It's no secret that the end of the year is a productive time for non-profit organizations and the causes for which they advocate. After all, the holidays are a time for giving and people have begun consciously searching for meaningful ways to get in the spirit while also spreading it. And if that spirit happens to include a tax deduction, then that's a bonus.
It's easy to get caught up in the circus of Black Friday and Cyber Monday—we begin seeing and hearing signs of the approaching holidays well before the leaves have fallen from the trees. But even among that early chaos, it's becoming difficult to ignore the noise being generated by Giving Tuesday, possibly the most important day in the year of a non-profit.
Having seen the impact created by others, non-profits have flocked to Giving Tuesday in growing numbers, making it increasingly more difficult each year to stand out in the crowd of charitable opportunities.
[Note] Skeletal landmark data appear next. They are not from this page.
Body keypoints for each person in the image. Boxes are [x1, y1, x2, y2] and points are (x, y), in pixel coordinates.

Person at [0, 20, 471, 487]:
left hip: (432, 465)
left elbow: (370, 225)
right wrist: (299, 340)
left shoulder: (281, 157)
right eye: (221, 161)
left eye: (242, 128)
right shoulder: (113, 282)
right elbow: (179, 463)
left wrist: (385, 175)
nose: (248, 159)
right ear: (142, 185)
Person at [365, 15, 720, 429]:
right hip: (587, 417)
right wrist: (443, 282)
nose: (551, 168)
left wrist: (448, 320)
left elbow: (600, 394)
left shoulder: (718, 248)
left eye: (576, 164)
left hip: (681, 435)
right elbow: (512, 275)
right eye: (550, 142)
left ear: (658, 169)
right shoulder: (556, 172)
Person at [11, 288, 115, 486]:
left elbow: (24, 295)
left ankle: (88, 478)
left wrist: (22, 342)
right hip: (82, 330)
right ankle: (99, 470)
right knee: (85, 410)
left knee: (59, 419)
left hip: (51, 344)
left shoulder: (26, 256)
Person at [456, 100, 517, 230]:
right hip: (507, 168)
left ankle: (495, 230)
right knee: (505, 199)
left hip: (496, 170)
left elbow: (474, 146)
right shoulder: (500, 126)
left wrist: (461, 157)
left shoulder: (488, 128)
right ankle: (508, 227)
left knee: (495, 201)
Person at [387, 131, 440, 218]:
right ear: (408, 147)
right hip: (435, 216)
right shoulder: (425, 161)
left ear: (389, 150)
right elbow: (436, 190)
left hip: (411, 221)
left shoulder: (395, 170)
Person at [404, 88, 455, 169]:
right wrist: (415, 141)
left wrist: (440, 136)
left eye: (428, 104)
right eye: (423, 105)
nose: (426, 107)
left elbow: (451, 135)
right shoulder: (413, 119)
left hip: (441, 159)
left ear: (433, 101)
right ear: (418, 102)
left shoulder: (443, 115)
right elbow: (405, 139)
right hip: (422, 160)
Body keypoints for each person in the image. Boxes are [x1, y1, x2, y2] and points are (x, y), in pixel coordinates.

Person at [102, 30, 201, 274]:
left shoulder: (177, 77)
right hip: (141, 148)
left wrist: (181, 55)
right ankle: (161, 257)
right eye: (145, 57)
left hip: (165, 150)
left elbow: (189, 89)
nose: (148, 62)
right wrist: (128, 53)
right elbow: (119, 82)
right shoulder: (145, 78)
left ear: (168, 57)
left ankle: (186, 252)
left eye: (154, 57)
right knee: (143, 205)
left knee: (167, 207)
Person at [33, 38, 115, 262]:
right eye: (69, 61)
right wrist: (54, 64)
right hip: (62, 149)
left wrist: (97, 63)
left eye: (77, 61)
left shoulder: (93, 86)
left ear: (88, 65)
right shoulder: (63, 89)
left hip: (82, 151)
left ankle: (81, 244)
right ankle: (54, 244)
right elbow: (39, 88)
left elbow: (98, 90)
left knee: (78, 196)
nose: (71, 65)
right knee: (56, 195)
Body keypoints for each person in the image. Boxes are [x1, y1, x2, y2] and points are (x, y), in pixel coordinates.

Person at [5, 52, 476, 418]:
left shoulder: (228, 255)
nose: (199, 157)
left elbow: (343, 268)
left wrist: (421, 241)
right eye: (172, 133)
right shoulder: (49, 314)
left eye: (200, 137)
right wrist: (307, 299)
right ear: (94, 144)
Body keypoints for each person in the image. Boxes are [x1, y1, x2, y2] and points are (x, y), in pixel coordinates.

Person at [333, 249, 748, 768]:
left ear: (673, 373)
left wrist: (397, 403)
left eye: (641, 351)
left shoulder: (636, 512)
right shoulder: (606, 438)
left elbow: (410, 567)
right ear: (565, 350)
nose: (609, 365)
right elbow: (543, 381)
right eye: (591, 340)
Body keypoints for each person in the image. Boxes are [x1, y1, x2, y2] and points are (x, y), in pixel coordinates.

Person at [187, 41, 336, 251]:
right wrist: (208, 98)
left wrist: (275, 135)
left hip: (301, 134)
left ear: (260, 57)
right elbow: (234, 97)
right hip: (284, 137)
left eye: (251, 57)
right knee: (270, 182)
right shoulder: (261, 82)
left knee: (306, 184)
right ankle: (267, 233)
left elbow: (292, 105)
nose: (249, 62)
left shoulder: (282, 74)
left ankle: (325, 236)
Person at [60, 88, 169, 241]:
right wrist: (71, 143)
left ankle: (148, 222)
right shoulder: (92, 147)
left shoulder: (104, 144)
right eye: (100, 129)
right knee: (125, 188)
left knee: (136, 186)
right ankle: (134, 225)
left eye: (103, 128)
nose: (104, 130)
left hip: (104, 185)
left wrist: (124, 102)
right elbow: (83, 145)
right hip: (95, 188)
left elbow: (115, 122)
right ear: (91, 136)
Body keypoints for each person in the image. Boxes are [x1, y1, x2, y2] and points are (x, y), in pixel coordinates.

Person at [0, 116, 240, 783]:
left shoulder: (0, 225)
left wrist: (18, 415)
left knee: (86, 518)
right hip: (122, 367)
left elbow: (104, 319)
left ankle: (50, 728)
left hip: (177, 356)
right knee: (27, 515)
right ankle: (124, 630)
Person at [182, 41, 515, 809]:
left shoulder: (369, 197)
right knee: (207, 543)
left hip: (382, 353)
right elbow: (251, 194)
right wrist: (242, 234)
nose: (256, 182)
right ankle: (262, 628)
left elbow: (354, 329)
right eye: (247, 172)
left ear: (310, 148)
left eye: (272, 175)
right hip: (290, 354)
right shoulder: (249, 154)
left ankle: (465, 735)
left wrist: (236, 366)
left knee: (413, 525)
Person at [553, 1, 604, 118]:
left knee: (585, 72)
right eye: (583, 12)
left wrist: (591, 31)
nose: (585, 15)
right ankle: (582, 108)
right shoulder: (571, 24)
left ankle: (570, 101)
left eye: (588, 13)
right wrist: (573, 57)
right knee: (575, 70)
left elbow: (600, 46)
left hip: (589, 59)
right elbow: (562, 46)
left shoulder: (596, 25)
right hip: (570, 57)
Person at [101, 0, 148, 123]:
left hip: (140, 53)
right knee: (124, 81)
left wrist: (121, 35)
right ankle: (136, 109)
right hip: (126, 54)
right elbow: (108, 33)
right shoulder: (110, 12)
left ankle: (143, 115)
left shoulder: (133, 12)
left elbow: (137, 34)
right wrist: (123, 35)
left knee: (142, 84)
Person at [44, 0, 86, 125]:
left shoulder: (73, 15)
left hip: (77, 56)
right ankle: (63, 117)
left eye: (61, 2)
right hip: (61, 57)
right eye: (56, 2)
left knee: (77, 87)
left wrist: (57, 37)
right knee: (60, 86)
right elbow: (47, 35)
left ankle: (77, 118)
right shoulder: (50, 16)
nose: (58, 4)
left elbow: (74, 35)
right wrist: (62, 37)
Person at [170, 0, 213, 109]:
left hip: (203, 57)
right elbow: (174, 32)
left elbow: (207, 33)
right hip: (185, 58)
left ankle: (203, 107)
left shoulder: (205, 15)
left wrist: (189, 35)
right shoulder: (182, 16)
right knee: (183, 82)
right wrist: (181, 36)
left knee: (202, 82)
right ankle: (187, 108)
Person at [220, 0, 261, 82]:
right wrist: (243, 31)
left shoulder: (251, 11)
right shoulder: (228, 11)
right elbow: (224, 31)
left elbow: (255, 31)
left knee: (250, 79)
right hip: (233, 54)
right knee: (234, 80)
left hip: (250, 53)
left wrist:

No Kid Hungry, the organization dedicated to ending childhood hunger in America, is no stranger to the Giving Tuesday initiative. And their cause, like so many, is one that deserves to be heard more often than the endless swipes of credit cards at department stores on the day after Thanksgiving.
1 in 5 kids in the United States don't get the food they need. Rallying No Kid Hungry advocates and their communities around Giving Tuesday would go a long way in changing that 1 to a zero.
With the goals for No Kid Hungry's involvement in Giving Tuesday 2015 being even more ambitious than the previous year, planning began months in advance. A big part of that plan included securing the sponsorships of nationally-known consumer brands. Hickory Farms and Kettle Brand stepped forward as sponsors for the day, generously offering to match donations up to $100,000—double the sponsor match from 2014. This meant increasing fundraising efforts while adding new elements to the mix in order to create meaning for advocates, both new and old, and for the sponsors themselves.
No Kid Hungry relies heavily on its advocates to help advance its message and build awareness. One special group of supporters includes the No Kid Hungry Social Council, a collection of online influencers from all walks of life who are dedicated to ending childhood hunger in America. Throughout the year, the NKH Social Council convened to brainstorm ways of reaching the 2015 goals and discussed ways to bring the vision to life.
An area of opportunity from previous years was that of personal fundraising. Supporters had always had the ability to create personal fundraising pages and encourage friends and family to donate to NKH for Giving Tuesday. And while those efforts were inspiring, they generated only a small portion to the overall Giving Tuesday donations. But, with greater focus placed on personal fundraising through creating excitement and providing interactive best practices and support, this tactic could be one of the most effective ways to reach the goals.
No Kid Hungry hosted webinars for people with personal fundraising pages, showing them how to rally their online (and offline) communities. And on Giving Tuesday itself, the NKH Social Council and other prominent advocates became real-time coaches and cheerleaders as the personal fundraisers hustled to reach their individual goals.
No Kid Hungry's celebrity advocates also made their presence felt on Giving Tuesday, strategically posting tweets, images, and videos prior to and throughout the day. New platforms such as Blab and Periscope were used to help spread the word. And above all, #TeamNKH was dedicated to seeing the goal reached, even if that meant no sleep until it happened.
By the end of the day, No Kid Hungry had set new records.
Most-mentioned Twitter account among Giving Tuesday participants
More than $249,000 raised, connecting hungry kids with up to 249 million meals
In addition to No Kid Hungry being the most-mentioned non-profit on Giving Tuesday, the #NoKidHungry hashtag was the second most-mentioned behind the leading hashtag, #GivingTuesday. And their generous sponsors, Hickory Farms and Kettle Brand, were two of the top three most-tweeted brands of the day, demonstrating the power of donation matches in building brand awareness and generating positive sentiment among consumers.
Personal fundraiser participation more than doubled from 2014 and exceeded the 2015 goal by over 16% with total donations reaching $29,093. Overall, 5,701 contributors generated 10,740 tweets with a reach of 57,618,584 and impressions of 177,264,101.
But until the 1 in 5 becomes zero in 5, we'll see you again on Giving Tuesday 2016.